The analysis of plant pollen reveals a similar pattern (chap. 5). Layers dating to the Early and Late Atlantic contain no clear traces of human impact. The first indicators of deforestation appear only during the Subboreal, starting with the Early Bronze Age and reaching a peak during the Late Bronze Age. Fragments of wood preserved in the waterlogged lower layers were also analysed (chap. 6). Fir dominates clearly, although its natural habitat does not include the floodplains situated at the bottom of alluvial valleys. It is therefore likely that the wood was transported from the surrounding slopes, the likely location of a fir forest. The analysis of mollusc shells provides additional information on the environment (chap. 7). It confirms the presence of a humid broadleaf forest next to the stream, apparently subject to local natural or manmade disturbance. This riparian forest grew denser with time and the mollusc fauna indicates the presence of marshy areas.

In the following chapter (chap. 8), the results of the various environmental studies are synthesized and integrated into a chronological diagram. This general schematic covers the period between 2000 and 200 BC. Three drawings reconstructing the past environments allow us to visualise the flora and the course of the stream as they were respectively in the Middle Bronze Age, the Late Bronze Age and the Iron Age.

The third and last part of the volume contains a description of the finds dating to the periods preceding the Late Bronze Age.

In chapter 9, the flints found mostly concentrated in a horizon dating to the Late/ Final Mesolithic and the Neolithic periods are analysed. Refitting, stratigraphic position and spatial analysis indicate that a majority of these finds were discovered in situ. Eight flint concentrations could be located. The typological classification of the tools and the technological analysis of the debitage revealed major differences between the flints found in concentration 1 and those belonging to the concentrations 2 to 8. The presence of a round-bottomed pot, associated with a flint assemblage characterised by triangular points, transverse arrowheads, a trapeze and a spindle-shaped point, date concentration 1 to a late phase of the Early Neolithic, around 4800 BC. The sites of the Hinkelstein culture found in the Rhine basin provide the closest parallels, indicating that the neolithisation of the Delémont valley probably occurred from the north-west. The assemblages of the concentrations 2 to 8 all date to the Late/ Final Mesolithic, but it has not been possible to determine whether they represent a single spatially discontinuous occupation or a series of repeat visits by one or several groups of hunter-gatherers.

The Bronze Age finds predating the Late Bronze Age occupation are presented in chapter 10. Most belong to an assemblage of potsherds discovered in a palaeochannel located mainly within the sedimentological domain B. The typo-chronological classification of the pottery starts with the description of the material, grouped according to its provenance from several successive stratified layers (chap. 10.2). The characteristic pieces are then compared with known Middle Bronze Age and Late Bronze Age sites. The stratigraphically separated assemblages appear to be chronologically somewhat mixed, but the pottery clearly indicates that the site was occupied from the end of the Middle Bronze Age onwards. The discovery of particularly well-preserved pottery at the very bottom of the sequence is somewhat surprising ; are they remains of a votive deposit ?
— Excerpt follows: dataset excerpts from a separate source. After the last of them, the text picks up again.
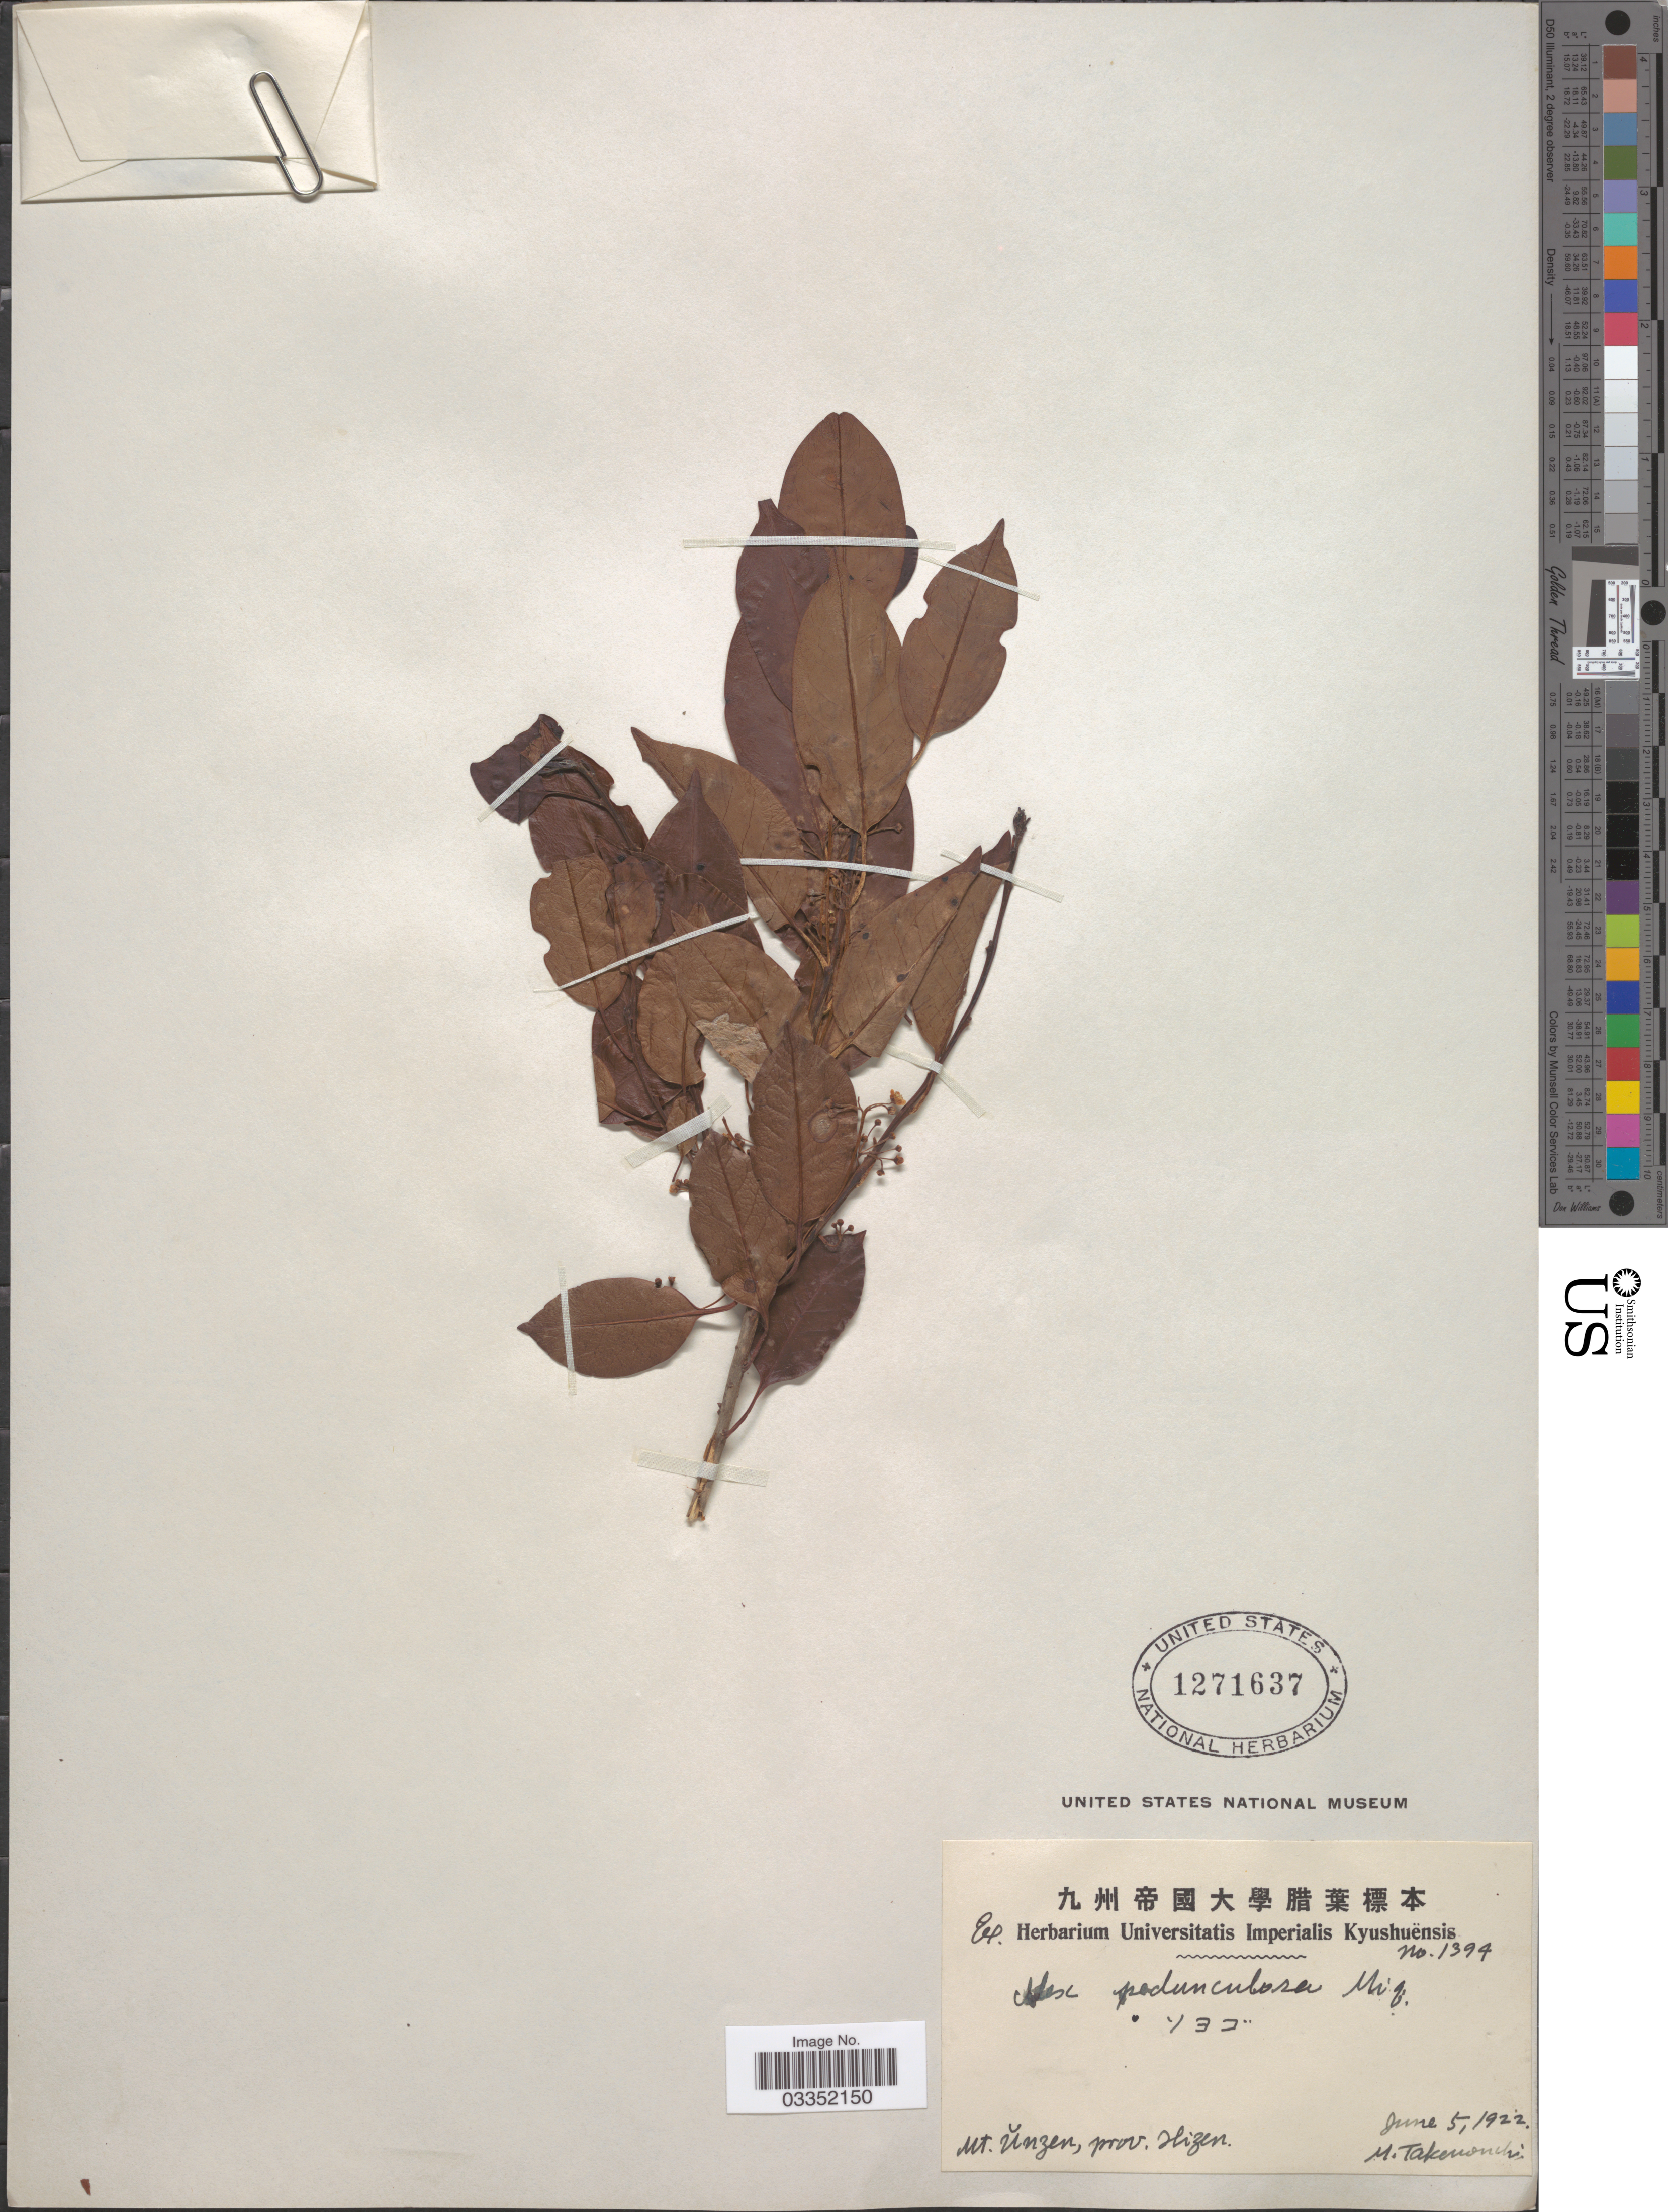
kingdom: Plantae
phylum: Tracheophyta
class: Magnoliopsida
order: Aquifoliales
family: Aquifoliaceae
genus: Ilex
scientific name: Ilex pedunculosa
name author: Miq.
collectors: M. Takenonchi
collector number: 1394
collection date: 1922-06-05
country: Japan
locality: Mt. Ŭnzen, prov. Hizen.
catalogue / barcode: US 1271637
The final chapter contains a reflexion on the predictive value of test trenching, the preservation of archaeological remains in an open environment and the adaptation of excavation methods to different circumstances (chap. 11). In conclusion, the multidisciplinary approaches presented in this volume permit us to put forward a new model of the settlement of the Delémont valley and the canton of Jura between the Mesolithic and the Bronze Age.